Porting to another version of LLVM should be fairly easy. Porting to a non-UNIX OS will be more difficult; exporting a trace depends on the presence of mmap, and reading the trace file is done using traditional UNIX interfaces (open, lseek, and pread).

Building

mkdir build
cd build
cmake ..
make

Then, optionally copy llektor/LLektor.so and llektor_stub/libllektor_stub.a somewhere convenient.

Usage

Compile the victim as usual, but make your compiler output LLVM bitcode, and do not link yet. For clang, this can be done with either the -flto or the -emit-llvm flags. No optimization is necessary at this step (but it likely won't hurt)

E.g.,

clang -c -flto -o program.bc program.c

If you have multiple source files, link them together while staying in LLVM bitcode, using the llvm-link command. (On debian, this is installed as llvm-link-11):

llvm-link -o linked-base.bc program.bc another-object.bc etc.bc

This is necessary because otherwise it is possible that duplicate functions in different modules (e.g., template expansions or inline functions) might be hacked apart differently, and it's a crapshoot which version of the code you get in the final link. (Normally, this doesn't matter because all versions of the compiled code are supposed to be the same).
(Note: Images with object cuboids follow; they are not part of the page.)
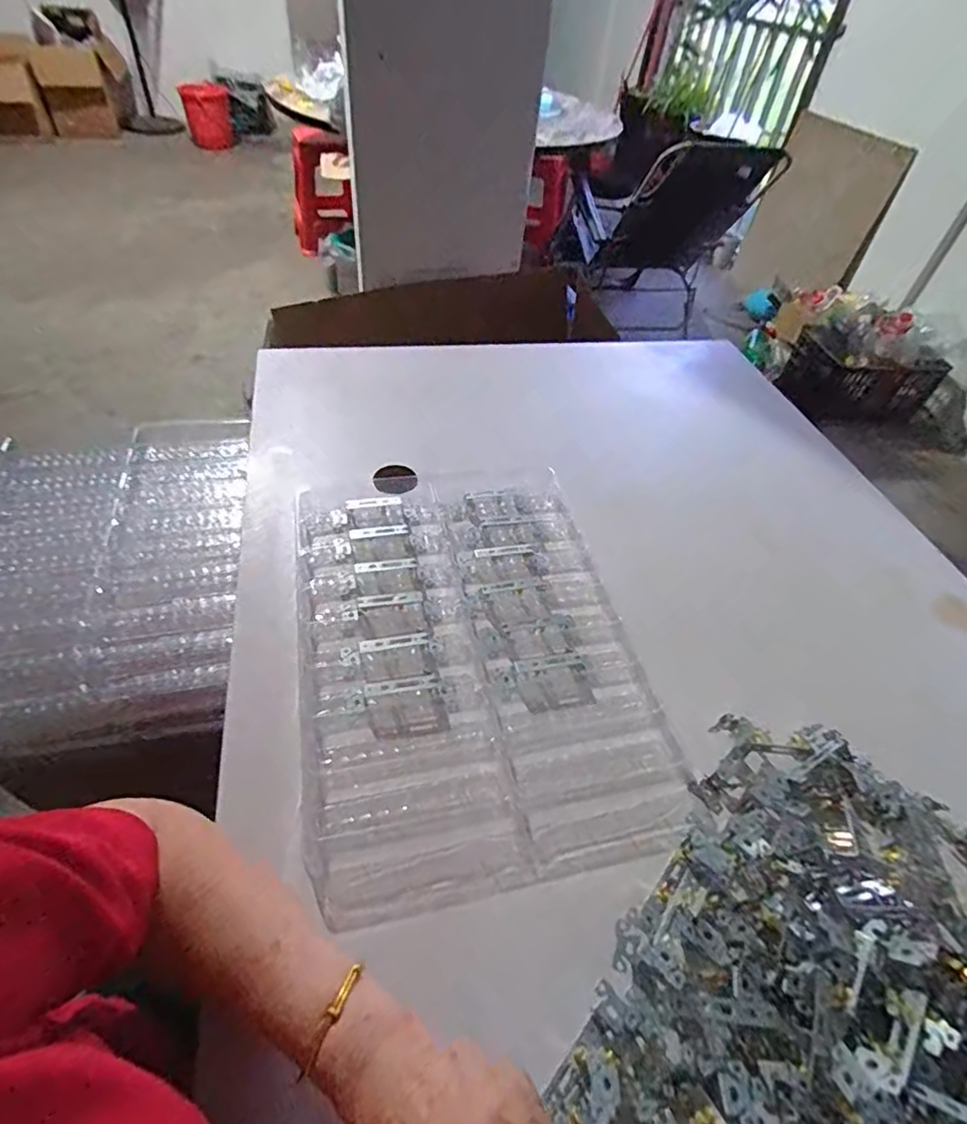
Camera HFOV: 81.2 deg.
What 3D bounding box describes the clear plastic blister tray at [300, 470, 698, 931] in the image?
[{"bbox_3d":[-0.015,0.074,0.597,0.327,0.026,0.473,-7,50,-12],"label":"clear plastic blister tray"}]

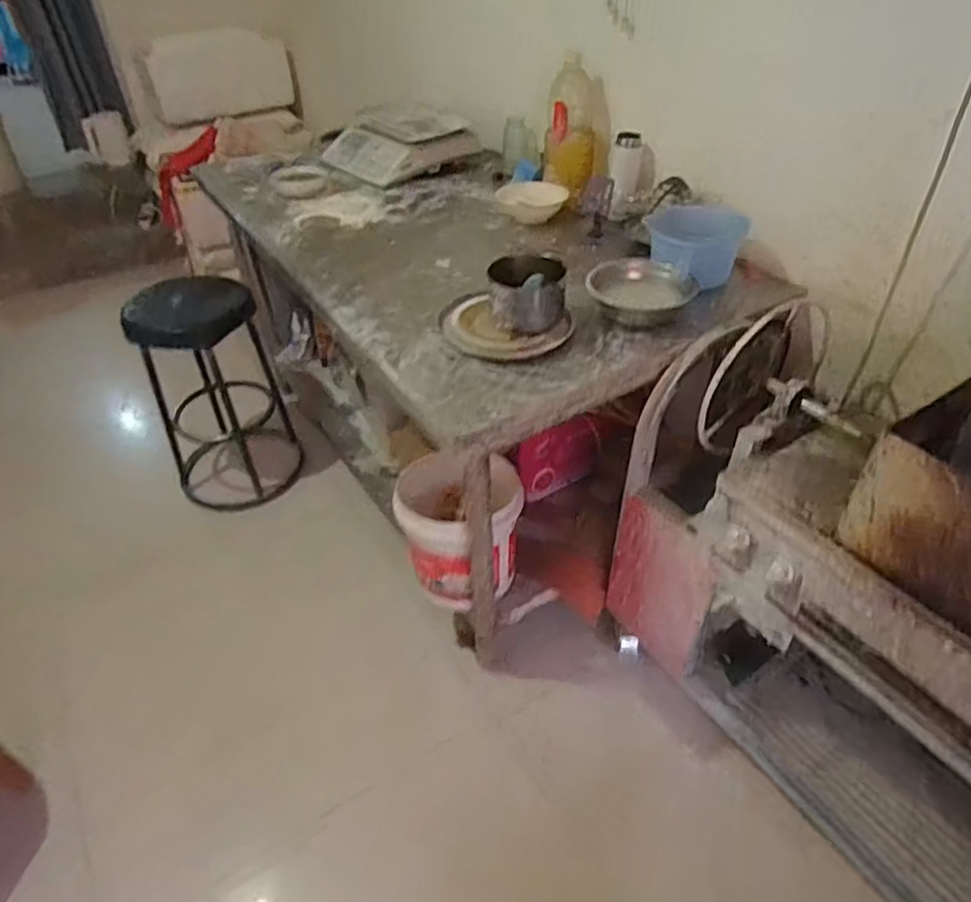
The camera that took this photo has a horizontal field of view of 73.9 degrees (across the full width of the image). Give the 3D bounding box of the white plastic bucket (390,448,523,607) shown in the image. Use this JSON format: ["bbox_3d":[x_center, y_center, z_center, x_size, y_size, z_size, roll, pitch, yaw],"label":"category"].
[{"bbox_3d":[-0.059,0.168,1.398,0.266,0.275,0.251,-1,41,1],"label":"white plastic bucket"}]

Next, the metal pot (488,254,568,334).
[{"bbox_3d":[0.073,-0.258,1.104,0.127,0.126,0.102,1,41,3],"label":"metal pot"}]

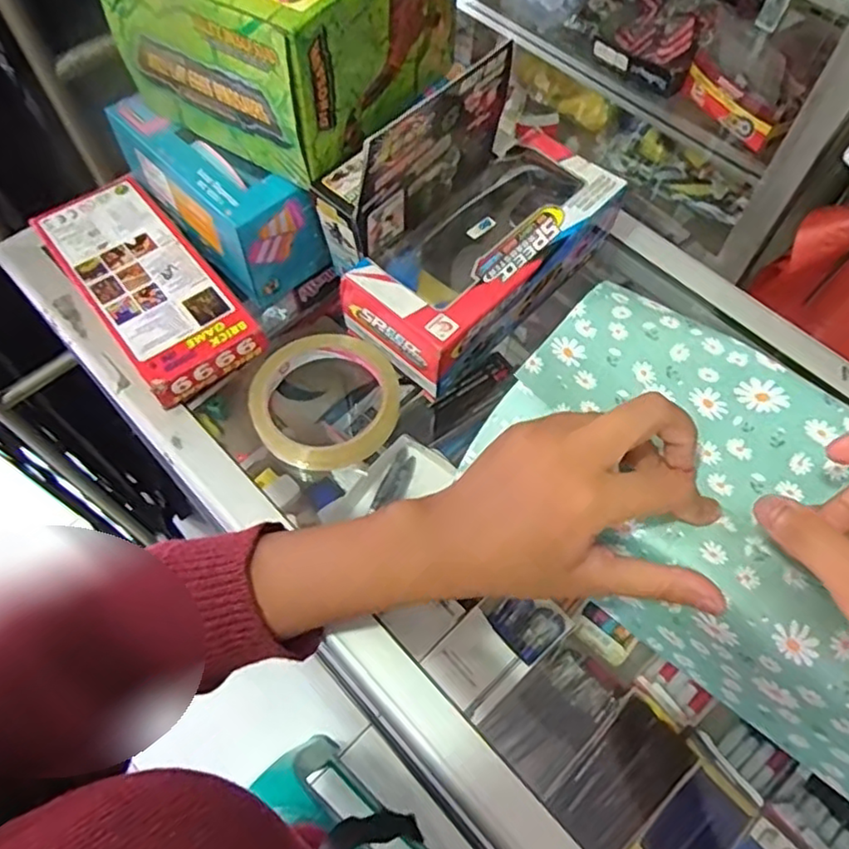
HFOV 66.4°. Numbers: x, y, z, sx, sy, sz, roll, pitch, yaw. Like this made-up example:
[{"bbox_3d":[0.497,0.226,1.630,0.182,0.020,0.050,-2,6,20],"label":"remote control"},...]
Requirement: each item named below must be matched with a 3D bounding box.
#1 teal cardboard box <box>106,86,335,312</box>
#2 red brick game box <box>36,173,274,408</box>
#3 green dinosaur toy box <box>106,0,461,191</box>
[{"bbox_3d":[-0.146,-0.166,0.460,0.068,0.083,0.159,-39,69,-18],"label":"teal cardboard box"},{"bbox_3d":[-0.191,-0.103,0.460,0.090,0.024,0.188,-36,68,-17],"label":"red brick game box"},{"bbox_3d":[-0.084,-0.258,0.408,0.141,0.098,0.162,32,67,15],"label":"green dinosaur toy box"}]

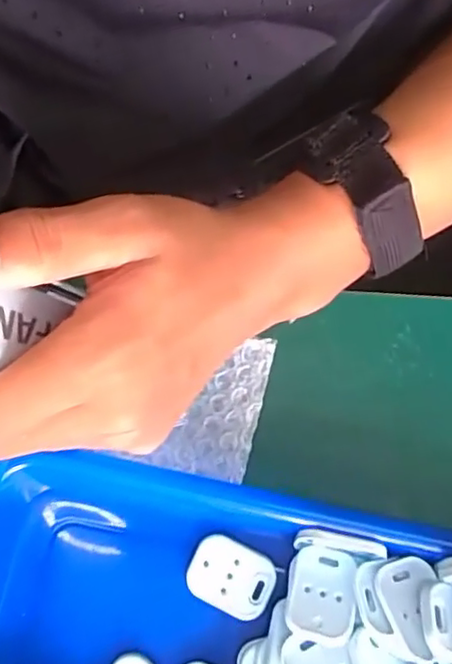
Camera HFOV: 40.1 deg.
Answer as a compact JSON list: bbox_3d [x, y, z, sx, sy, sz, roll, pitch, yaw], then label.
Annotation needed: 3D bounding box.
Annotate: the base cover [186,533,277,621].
[{"bbox_3d":[0.003,0.114,0.289,0.039,0.004,0.031,23,78,6],"label":"base cover"}]

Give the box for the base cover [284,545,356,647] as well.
[{"bbox_3d":[0.042,0.116,0.273,0.029,0.005,0.039,7,50,8],"label":"base cover"}]

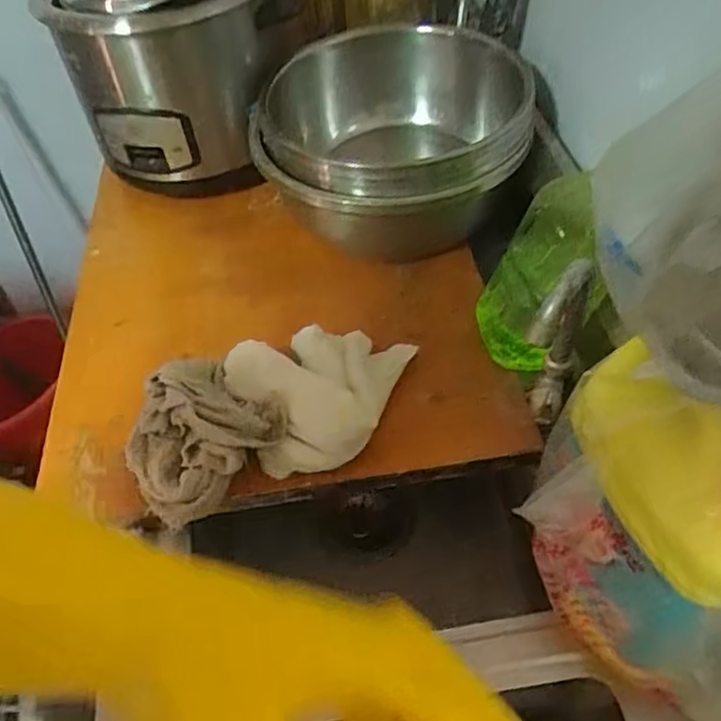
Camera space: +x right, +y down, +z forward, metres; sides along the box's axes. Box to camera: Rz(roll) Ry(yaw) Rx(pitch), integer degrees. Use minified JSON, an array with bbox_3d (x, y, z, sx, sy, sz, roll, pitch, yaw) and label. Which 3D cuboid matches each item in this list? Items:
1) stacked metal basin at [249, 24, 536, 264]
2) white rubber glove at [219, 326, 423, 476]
[{"bbox_3d":[0.032,-0.268,0.767,0.286,0.151,0.320,-2,50,4],"label":"stacked metal basin"},{"bbox_3d":[-0.031,0.025,0.596,0.165,0.072,0.137,-13,50,-6],"label":"white rubber glove"}]

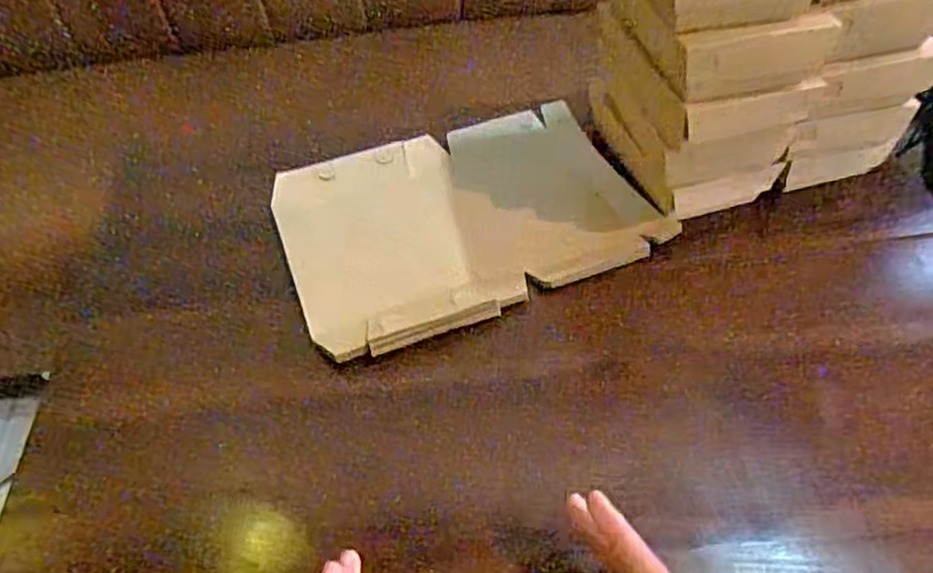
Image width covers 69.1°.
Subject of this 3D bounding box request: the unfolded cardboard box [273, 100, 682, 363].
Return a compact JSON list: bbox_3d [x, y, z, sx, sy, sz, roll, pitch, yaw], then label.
[{"bbox_3d":[-0.007,-0.069,0.636,0.317,0.027,0.248,-17,51,-12],"label":"unfolded cardboard box"}]

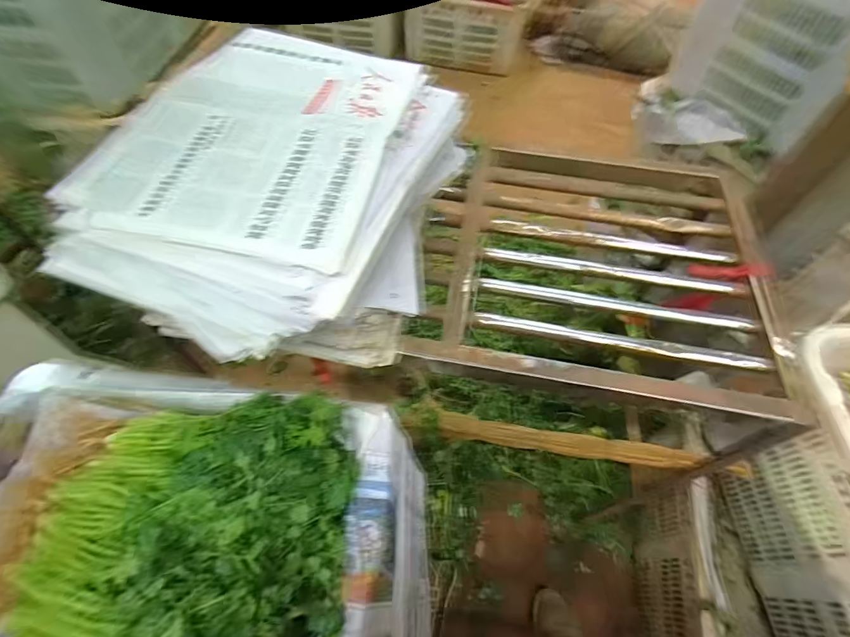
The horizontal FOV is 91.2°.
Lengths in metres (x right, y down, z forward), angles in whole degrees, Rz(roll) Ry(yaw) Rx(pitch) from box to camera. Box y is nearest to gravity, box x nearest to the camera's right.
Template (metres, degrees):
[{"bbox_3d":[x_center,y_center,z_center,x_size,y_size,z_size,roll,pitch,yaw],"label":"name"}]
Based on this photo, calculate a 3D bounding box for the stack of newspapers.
[{"bbox_3d":[-0.159,-0.172,0.523,0.367,0.128,0.460,17,60,9],"label":"stack of newspapers"}]

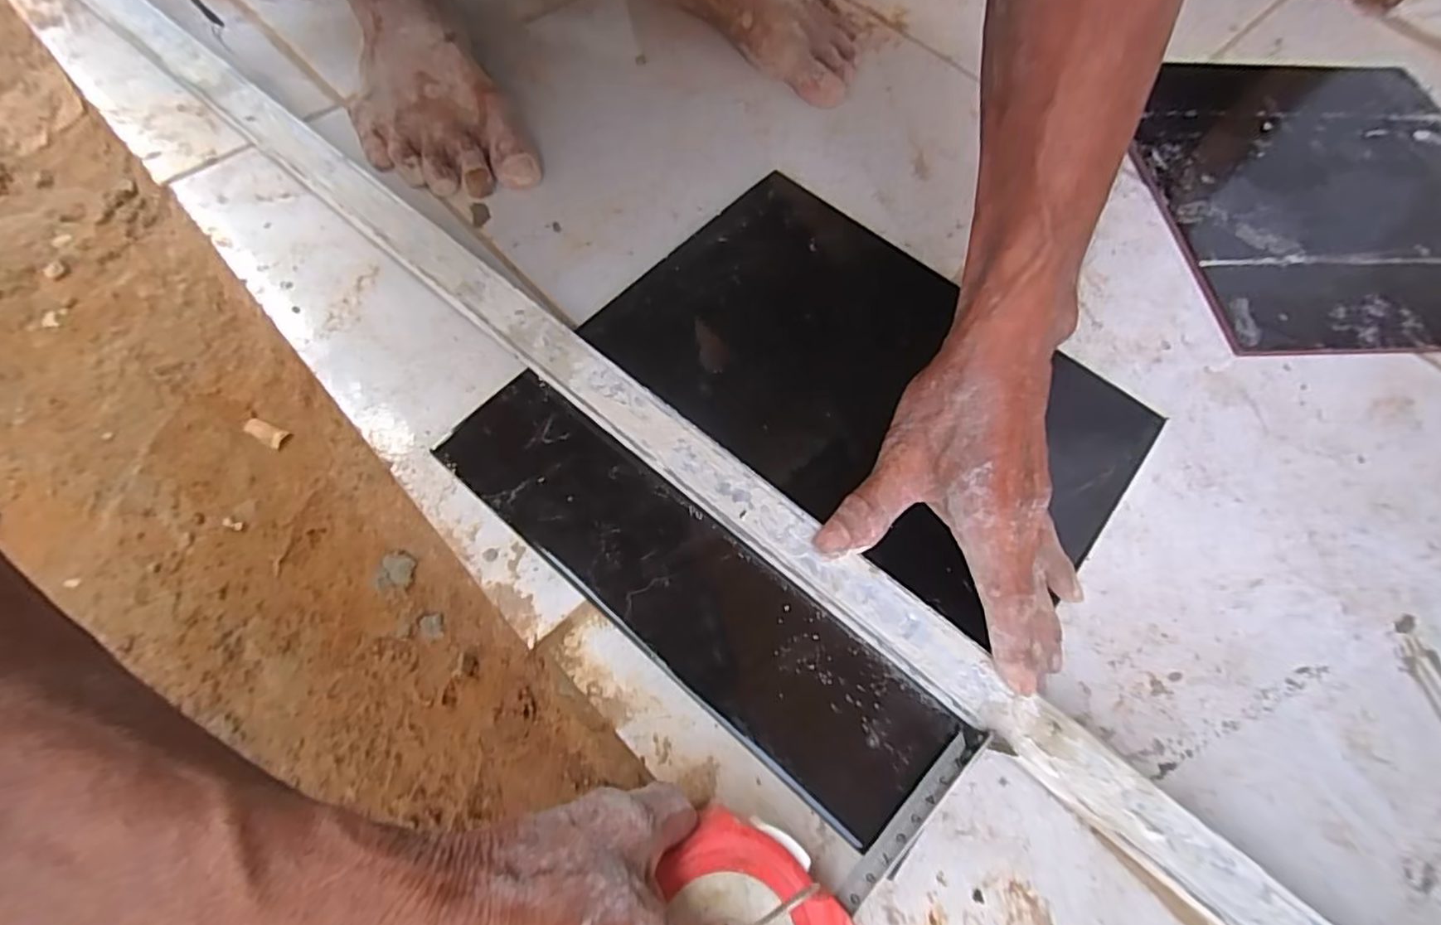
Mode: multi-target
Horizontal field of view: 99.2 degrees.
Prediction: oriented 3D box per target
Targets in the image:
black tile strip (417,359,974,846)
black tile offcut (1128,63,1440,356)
[{"bbox_3d":[-0.023,0.058,0.305,0.279,0.011,0.070,38,70,14],"label":"black tile strip"},{"bbox_3d":[0.458,-0.203,0.459,0.287,0.009,0.282,-4,66,-8],"label":"black tile offcut"}]

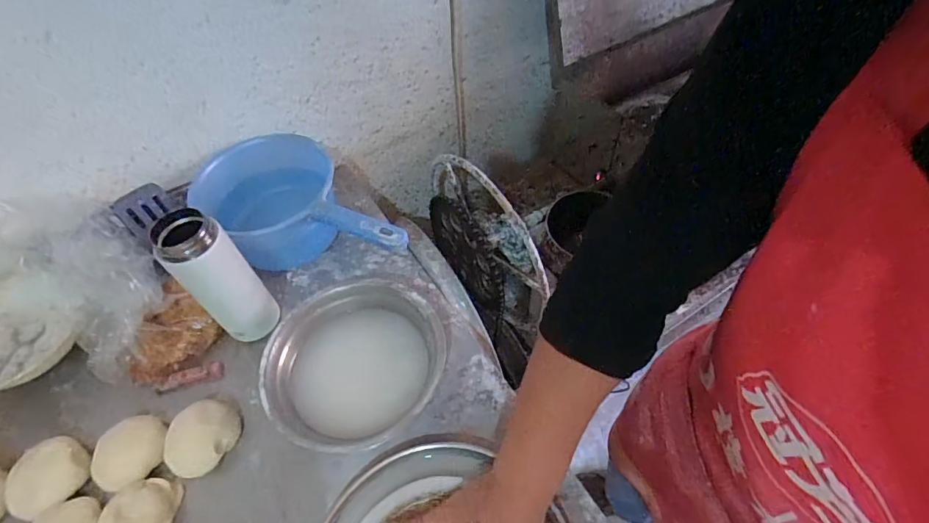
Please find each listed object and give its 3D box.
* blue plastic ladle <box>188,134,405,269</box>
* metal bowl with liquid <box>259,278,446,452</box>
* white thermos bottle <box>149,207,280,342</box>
[{"bbox_3d":[-0.208,-0.050,0.611,0.318,0.119,0.161,35,62,27],"label":"blue plastic ladle"},{"bbox_3d":[-0.118,0.116,0.511,0.187,0.059,0.187,-2,52,3],"label":"metal bowl with liquid"},{"bbox_3d":[-0.268,0.020,0.509,0.063,0.168,0.055,-37,58,-22],"label":"white thermos bottle"}]

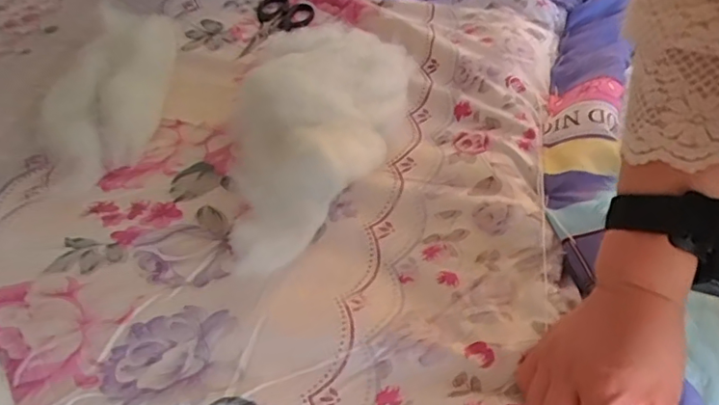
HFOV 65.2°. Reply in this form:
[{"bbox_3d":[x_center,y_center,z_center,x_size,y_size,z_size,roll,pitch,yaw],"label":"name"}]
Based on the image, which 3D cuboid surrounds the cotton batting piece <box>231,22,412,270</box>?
[{"bbox_3d":[-0.044,-0.073,0.492,0.145,0.063,0.289,28,54,18],"label":"cotton batting piece"}]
Now, "tag" that object file with the information that llektor needs:

opt -load /path/to/LLektor.so --llektor-tag -o linked-tagged.bc linked-base.bc

Then, add the instrumentation code to that tagged file:

opt -load /path/to/LLektor.so --llektor-instr -o linked-instr.bc linked-tagged.bc

and link the resuling program:

clang -o program-instr linked-instr.bc /path/to/llektor_stub.a <other libraries and linking flags>

Run this instrumented program to collect code usage information. This can be done multiple times with the same tracefile; the runs will be merged, and all code used in any run will be kept:

LLEKTOR_TRACE=/path/to/tracefile ./program-instr

When you're satisfied that all edge cases that you care about have been exercised, it's time to run the pruning pass:

opt -load /path/to/LLektor.so --llektor-prune --llektor-tracefile /path/to/tracefile -o linked-pruned.bc linked-tagged.bc

Finally, perform a final link on that pruned bitcode:

clang -Oz -o program linked-pruned.bc <other libraries and linking flags>

(You may use different optimzation flags if you wish, but if you're not at least using -Oz, you probably didn't want to use llektor in the first place)

Statistics

On this Linux demo, compiled straight on x86_64 without any packer, the basic -Os build was 804k. After llektoring, this was brought down to 300k without any noticable loss in functionality.

Warning

This is the equivalent of amputating a leg to lose weight. Chances are, it will break your code. Consider whether the faustian deal you're making is worth it.

Support

If you're using this, I recommend reaching out for help. Therapy is probably the best choice, but failing that, feel free to make use of the issue tracker.